When their first lot of heifers from the programme came into the herd in 1997, Andrew says he knew he was onto something good. “Seeing the herd quality, the TOP inspector left behind an entry form for the Royal Agricultural Society Dairy heifer competition and we ended up winning the sire-proving division that year,” says Andrew. “It gave me a confidence boost that I’d made a good decision, so we stuck with the progeny test programme,” he says.
In the last four years the Palmers have moved to sire-proving 100% of their herd compared to 80% or less in previous years.
New Zealand dairy farmers have been working with CRV Ambreed for over 30 years to develop generations of daughter proven sires.
The elite Holstein Friesian, Crossbred and Jersey bull calves selected for CRV Ambreed’s progeny test programme ultimately ensure dairy farmers’ herds are competitive and continue to be more productive and more profitable in the future.
CRV Ambreed screens more than 1,500 bull calves from farms across the country for its progeny test programme each year.
Around 750 bulls go through genomic selection and are further assessed using the breeding team’s knowledge of the cows and their families.
From there, 150 six-month-old bull calves are carefully selected for their genetic potential and enter the progeny testing programme to examine the genetic potential of each bull.
At around 12 months, progeny test sires reach maturity and have their semen harvested at CRV Ambreed’s production and logistics centre. The semen is then distributed to contracted progeny testing herds like the Palmer’s nationwide to assess in a range of environments and farming systems.
Andrew says progeny testing gets better every year with enhanced genetics coming into the programme. In particular, milk speed, temperament and production has improved considerably across his herd.
“When we first started with progeny testing, our target was 53,000 kilograms of milksolids, but in our first year we were already doing 60,000 to 62,000 per year,” Andrew explains.
“Now we’ve moved our target to 75,000 milk solids per year and the quality of the herd means we achieve this really easily. We could achieve our target by the end of April and dry off. We’ve stuck with it for such a long time because I’m happy with the results,” he says.
Andrew recommends other farmers try progeny testing to access new innovations and advancements in genetic technology.
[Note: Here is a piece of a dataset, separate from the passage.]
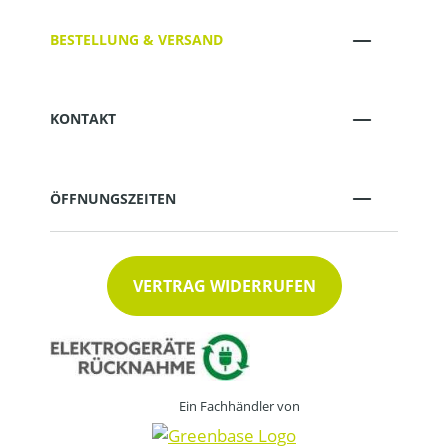
BESTELLUNG & VERSAND
KONTAKT
ÖFFNUNGSZEITEN
VERTRAG WIDERRUFEN
Ein Fachhändler von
“In general, the work involved with progeny testing is pretty similar to what I had already been doing. The only additions are putting up the heifers for TOP inspections and weighing each year, as well as completing a farmer traits assessment,” he says.
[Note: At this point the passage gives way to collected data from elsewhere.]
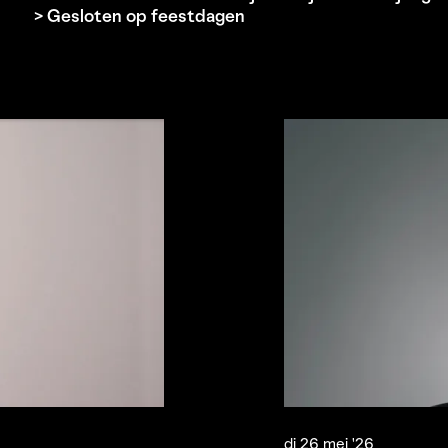
> Gesloten op feestdagen
di 26 mei '26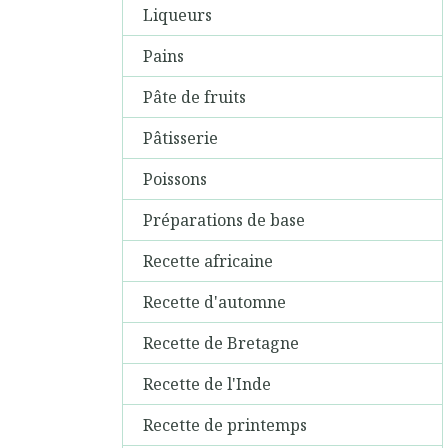
Liqueurs
Pains
Pâte de fruits
Pâtisserie
Poissons
Préparations de base
Recette africaine
Recette d'automne
Recette de Bretagne
Recette de l'Inde
Recette de printemps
It takes four years for bulls selected for progeny testing to be proven as having the highest genetic gain, based on the production and performance traits of their daughters. These top 15% of bulls feature in CRV Ambreed’s annual catalogue, which thousands of dairy farmers use each year to select the right genetics to meet their herd improvement goals.
But Andrew says it is having access to the best genetics sooner that makes him sign up for progeny testing year-on-year. “We’re a step ahead because we’re getting the animals into the herd three years earlier than those using nominated genetics,” says Andrew.
“At the end of the day, you need good genetics to get a good cow to produce quality milk. I’m getting as good a cow out of sire-proving as I was getting out of proven genetics.”